| ZU ERLEDIGENDE AUFGABEN |
a) Geben Sie den Abschnitt aus dem Auszug über das Singen mikrotonaler Musik, beginnend bei "Das Einrichten des" und endend bei "persönliche Niveau hervor.", erneut wieder und ersetzen Sie dabei "Scaffolding" durch "Gerüstbau".
b) Knüpfen Sie an den Auszug über das Singen mikrotonaler Musik an und schreiben Sie ihn nach dem letzten Satz weiter.

----- ZU LESENDER AUSZUG -----

Der zielorientierte Zugang ist nicht darauf beschränkt, bekannte Intervalle melodisch auszufüllen. Im weiteren Sinne handelt es sich darum, während einer Komposition eine Reihe von konzeptuellen Ankern anzubieten – wo die Singenden ihren Halt wiederfinden können, wenn sie ihn unterwegs verloren haben sollten. Das kann heißen, melodische Intervalle wie oben anzusteuern, aber auch harmonische Intervalle zum Intonieren anzusteuern (wie z.B. bei einem musikalischen Einstieg), oder aber Akkorde.

Das Neue ist hier, dass die Zielpunkte nicht musikalisch hervorstechend innerhalb des Stücks sein müssen – sie können auf unbetonten Taktteilen oder auf unbedeutenderen Stellen innerhalb des Satzes auftreten, usw. Sie müssen den Singenden nur schon bekannt sein, die sie dann zum Neukalibrieren benutzen können. Zum Beispiel könnte eine exotische Klangkadenz musikalisch beabsichtigt, muss aber nicht das konzeptuelle Ziel sein – diese Rolle könnte eine benachbarte, weniger wichtige, bekanntere Sonorität sein.

Hier ist ein Ausschnitt davon in einem meiner Stücke (ein Video kann davon man in NewMusicBox 5 anschauen):

Dies geht von einem richtigen A-Dur-Akkord zu einem 7:9:11 in der harmonischen Zwölftton-Serie, in der von mir bevorzugten Notation der 72-gleichteiligen Oktave (oder „72EDO“). Letztere ist überraschend leicht festzulegen, weil man eine sehr bekannte Stelle verlässt und jede Stimme sich im Grunde in Vierteltönen bewegt – ein Abstand, der sich leicht üben lässt. Der gemeinsame Grundton hilft auch.

 

Das Einrichten des Scaffolding*

Eine andere Sache, die man zum Unterricht von mikrotonaler Musik verwenden sollte, ist die pädagogische Idee des Scaffolding, oder die „Zone der nächsten Entwicklung“. Dies bedeutet, dass jedes neue Konzept sich zu unmittelbar benachbarten Konzepten in Beziehung bringen muss; und diese nebeneinanderliegenden Konzepte rufen den Einblick auf das persönliche Niveau hervor.

----- AUFGEFÜHRTE DATENSÄTZE -----

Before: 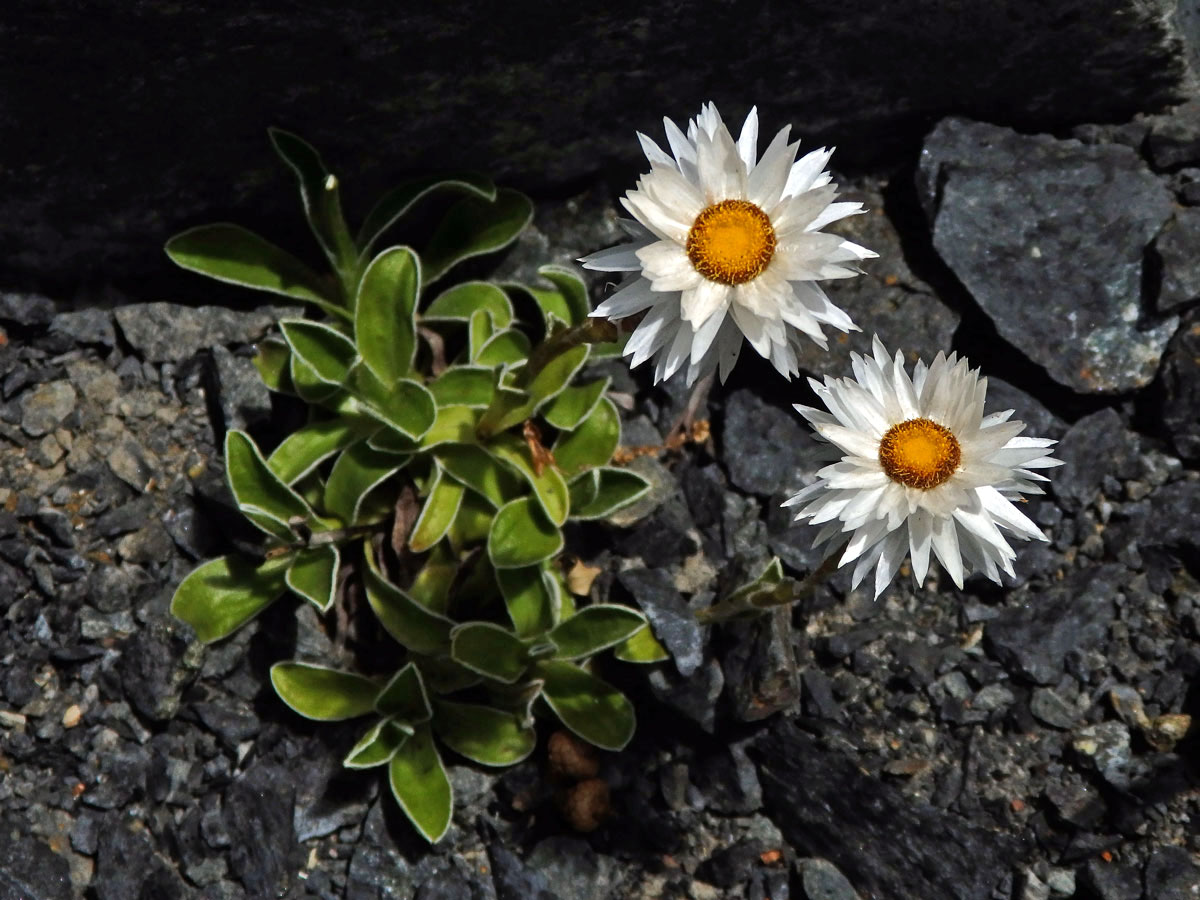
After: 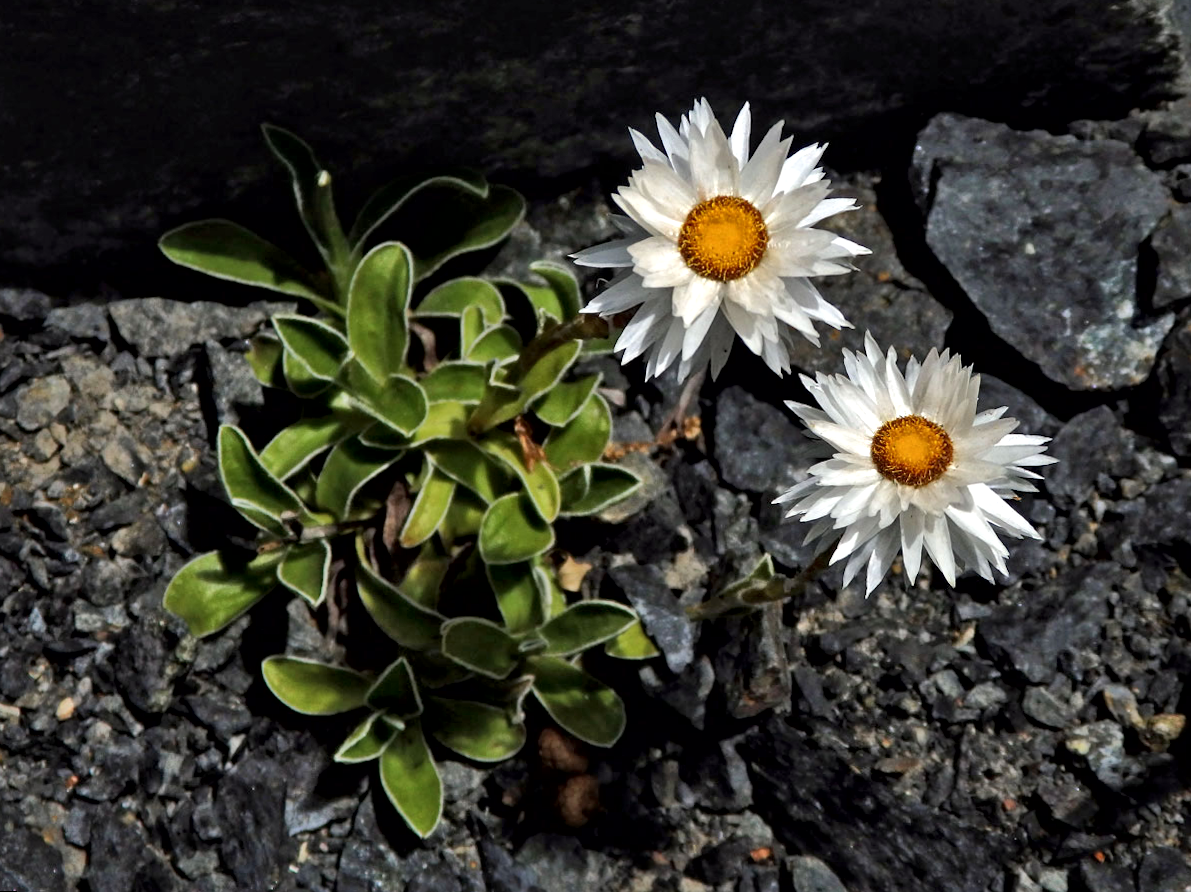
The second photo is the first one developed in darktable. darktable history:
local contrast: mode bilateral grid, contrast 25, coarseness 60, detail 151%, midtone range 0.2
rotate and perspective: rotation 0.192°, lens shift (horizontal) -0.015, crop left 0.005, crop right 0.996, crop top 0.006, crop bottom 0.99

-----
----- AUFGEFÜHRTE DATENSÄTZE -----

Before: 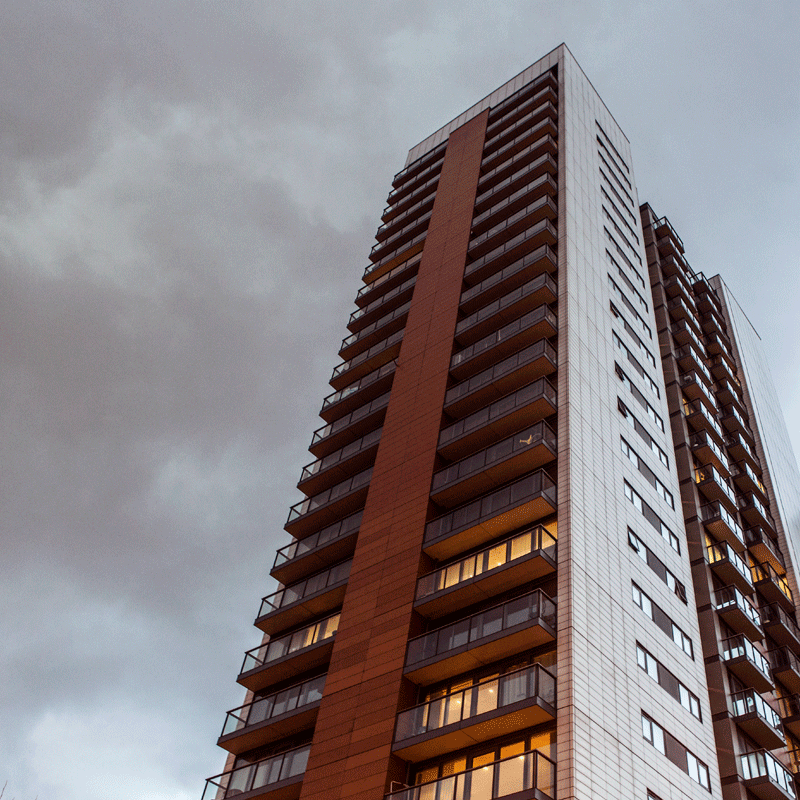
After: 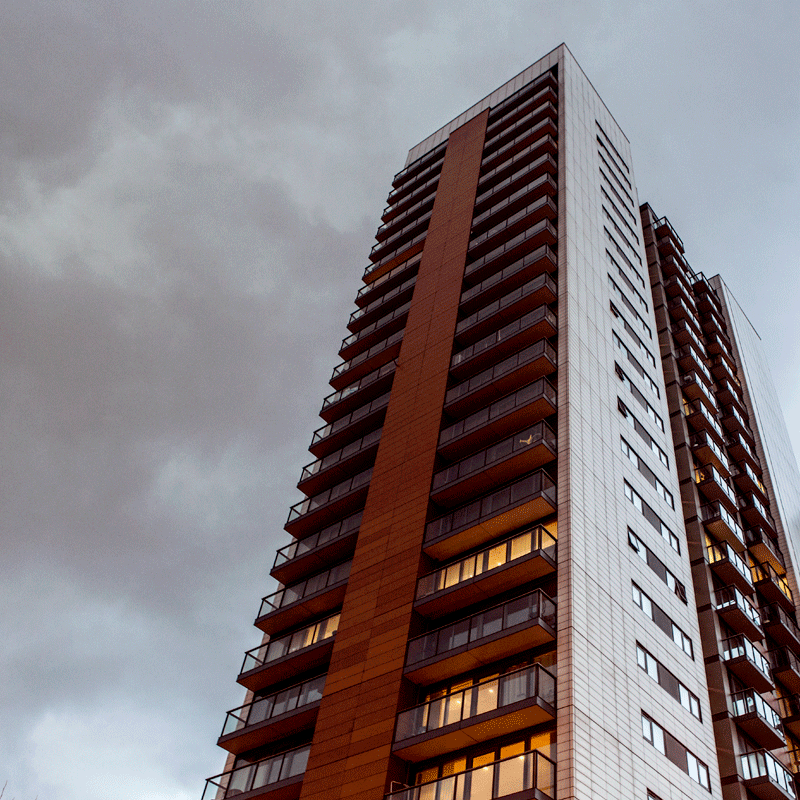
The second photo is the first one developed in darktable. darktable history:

-----
----- AUFGEFÜHRTE DATENSÄTZE -----

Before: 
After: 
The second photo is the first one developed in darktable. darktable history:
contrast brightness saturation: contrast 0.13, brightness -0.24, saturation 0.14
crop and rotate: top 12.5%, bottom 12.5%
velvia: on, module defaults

-----

| ERGEBNISSE DER AUFGABEN |
a)
Das Einrichten des Gerüstbau*

Eine andere Sache, die man zum Unterricht von mikrotonaler Musik verwenden sollte, ist die pädagogische Idee des Gerüstbau, oder die „Zone der nächsten Entwicklung“. Dies bedeutet, dass jedes neue Konzept sich zu unmittelbar benachbarten Konzepten in Beziehung bringen muss; und diese nebeneinanderliegenden Konzepte rufen den Einblick auf das persönliche Niveau hervor.

b)
Ein Beispiel: Man lernt nicht zu lesen, indem jemand sagt, wie man lesen soll. Man lernt nur lesen, wenn man selbst die Verbindung herausfindet zwischen dem Klingen von Buchstaben und der Art, wie sie sich zu Wörtern zusammensetzen. Ein/e Grundschullehrer*in liefert nur die Voraussetzung für diesen Sprung durch das Einprägen von Buchstabenklängen und dann mit einfach zu entschlüsselnden Verbindungen (und anschließend mit nicht so einfachen).

Hier ist das Prinzip wichtig. Trotz der Attraktivität einer Methode mit Brachialgewalt wie z.B. das Auswendiglernen nach einer künstlich hergestellten (synthetisierten) Aufnahme (heutzutage leicht dank veränderter Technologie!), wird diese Vorgehensweise für die meisten Leute nicht Erfolg haben – weil sie die Bausteine zum „Festsitzen“ der neuen Intervalle nicht verinnerlicht haben. Und viele könnten zunächst nicht Willens sein, diesen großen technischen Sprung zu tun; nicht deshalb sind sie in einem Chor.

Also müssen wir nach der Möglichkeit suchen, wie wir das Scaffolding [den Gerüstbau]  anbieten können.

Wir haben schon zwei wichtige Dinge behandelt, die im normalen Chorsingen vorkommen und auf mikrotonales Singen angewandt werden können. Nun folgt eine Liste zusätzlicher Ansätze, von denen einer auf dem anderen aufbaut, und einige Hilfen, sie zu bewältigen. Es gibt zwei Pfade, den Weg der reinen Stimmung und den Weg äquidistanter Tonleitern.

 

Der Weg reiner Stimmung: ausdrucksvolle Intonation

Paradoxerweise beginnt dieser Weg mit dem Gegenteil reiner Stimmung: „ausdrucksvolle Intonation“ 6.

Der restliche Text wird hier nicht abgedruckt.